### Task brief
The answer must be the number of lines in the listing below that contain "span", and nothing else.

### Dataset records
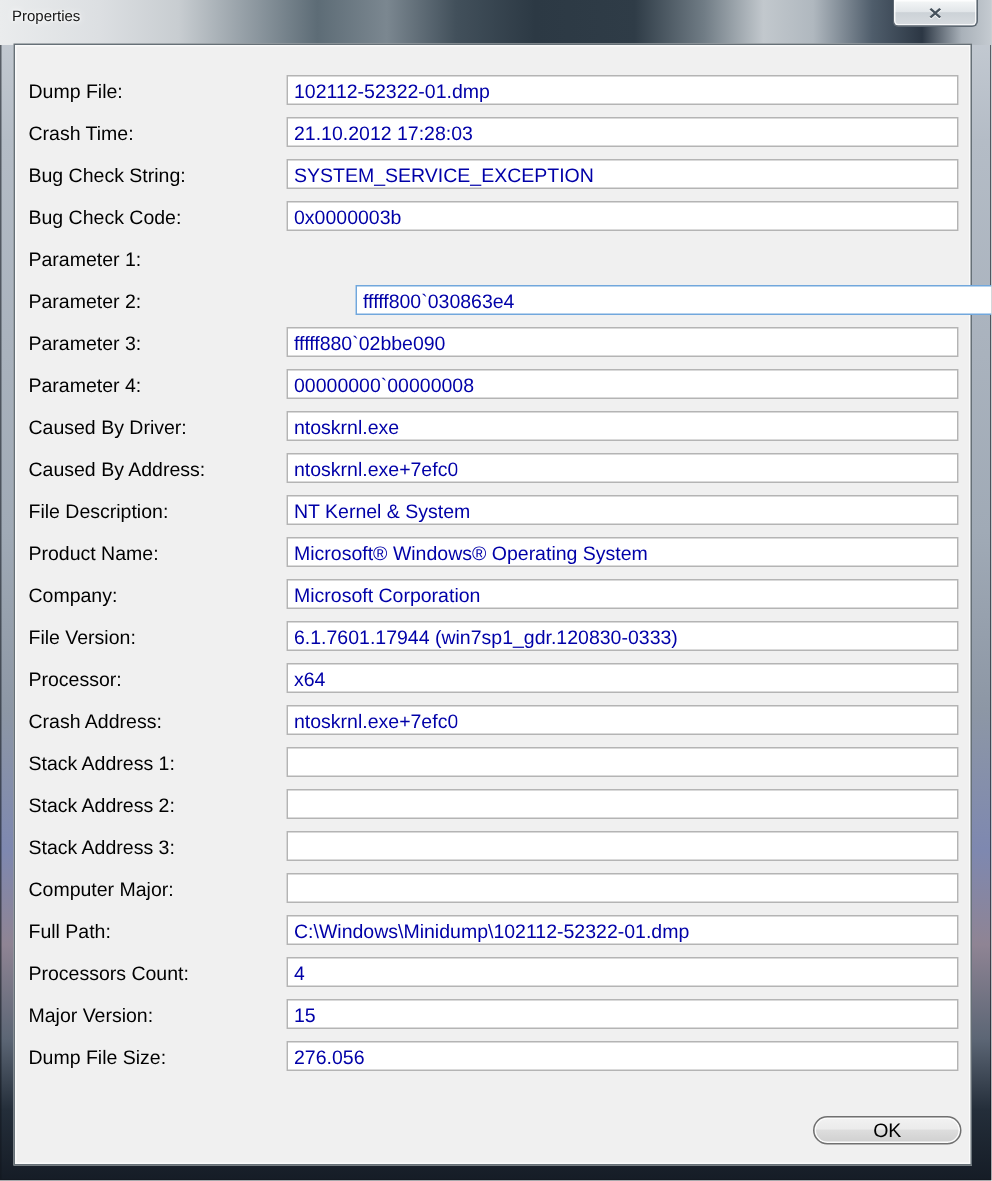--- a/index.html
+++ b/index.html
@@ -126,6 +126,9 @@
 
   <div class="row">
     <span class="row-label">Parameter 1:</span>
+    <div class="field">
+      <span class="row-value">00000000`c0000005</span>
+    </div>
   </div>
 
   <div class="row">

### Exercise answer
2